Mais les militants ont accusé les autorités de négligence. Le Dr Biswajit Gandhi de la Gandhi Peace Foundation a déclaré : « La police a autorisé le cortège à entrer dans la localité musulmane, où les participants ont créé un chahut en urinant, en tentant d’endommager les structures religieuses et en provoquant les habitants. Cela ne serait pas arrivé si la police les avait arrêtés plus tôt. »
Il a également accusé le BJP au pouvoir d’encourager le sectarisme : « Les autorités agissent souvent en faveur de la communauté majoritaire. La politique de haine a joué un rôle majeur dans cette attaque. »
L’Odisha, où les musulmans représentent environ 9 % de la population, a historiquement connu moins d’affrontements communautaires que les États voisins. Mais les groupes de défense des droits affirment que les incidents liés aux organisations nationalistes hindoues se multiplient.
Partout en Inde, les violences communautaires autour des processions religieuses sont devenues plus fréquentes sous le gouvernement du Premier ministre Narendra Modi. Des groupes tels que le VHP et Bajrang Dal sont souvent accusés d’avoir mené des attaques dans les quartiers à majorité musulmane.

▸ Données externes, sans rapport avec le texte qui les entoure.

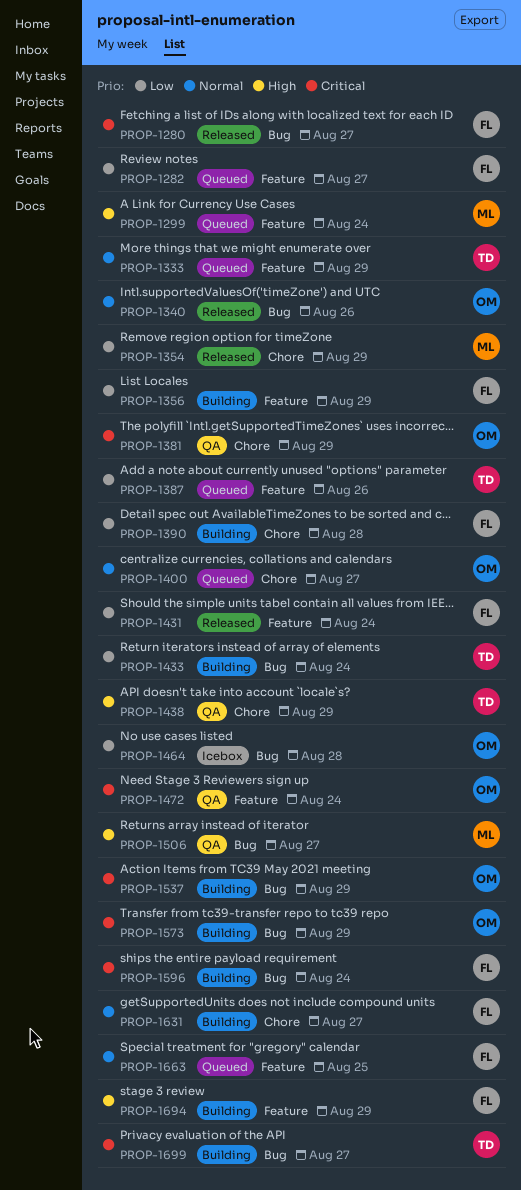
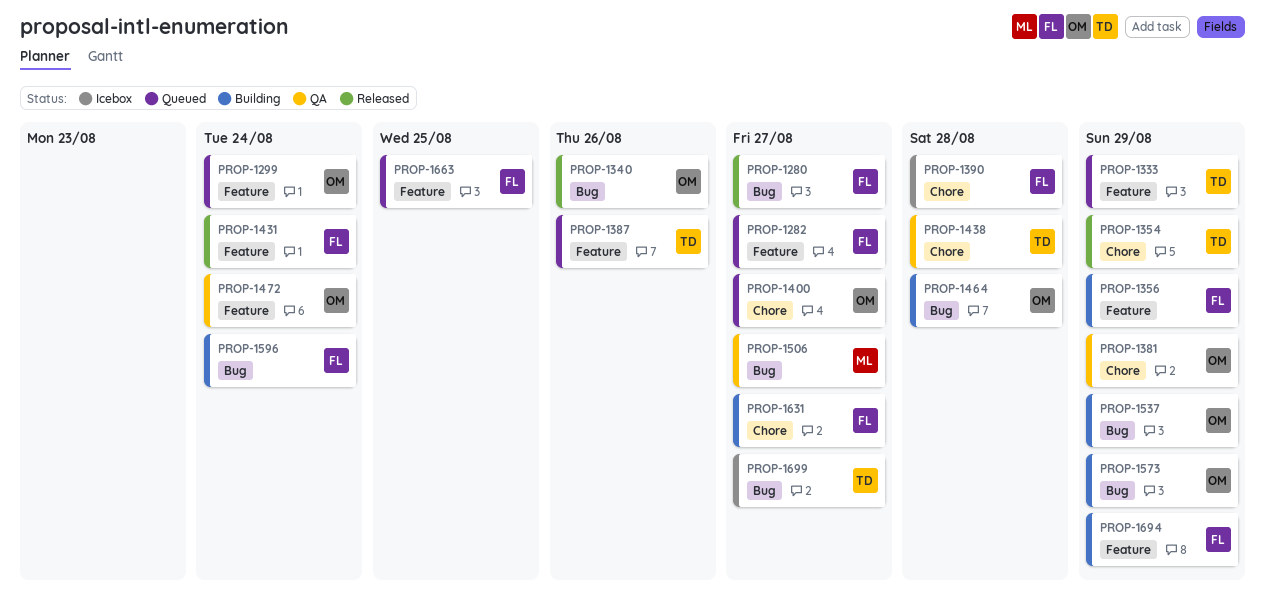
PROP-1299, owner: ML -> OM
PROP-1354, owner: ML -> TD
PROP-1390, status: Building -> Icebox
PROP-1433: present -> none
PROP-1438, due: Aug 29 -> Aug 28
PROP-1464, status: Icebox -> Building
PROP-1699, status: Building -> Icebox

Pour de nombreuses familles de Cuttack, la violence a laissé des cicatrices durables. « Je ne me sens pas en sécurité en tant que musulman. Je n’ai jamais vu quelque chose comme ça de ma vie », a déclaré un habitant.
Les victimes réclament désormais réparation et justice, mais avec l’assouplissement des restrictions du couvre-feu, les habitants craignent de nouveaux troubles et disent qu’ils ont peu confiance dans la capacité des auteurs à rendre des comptes.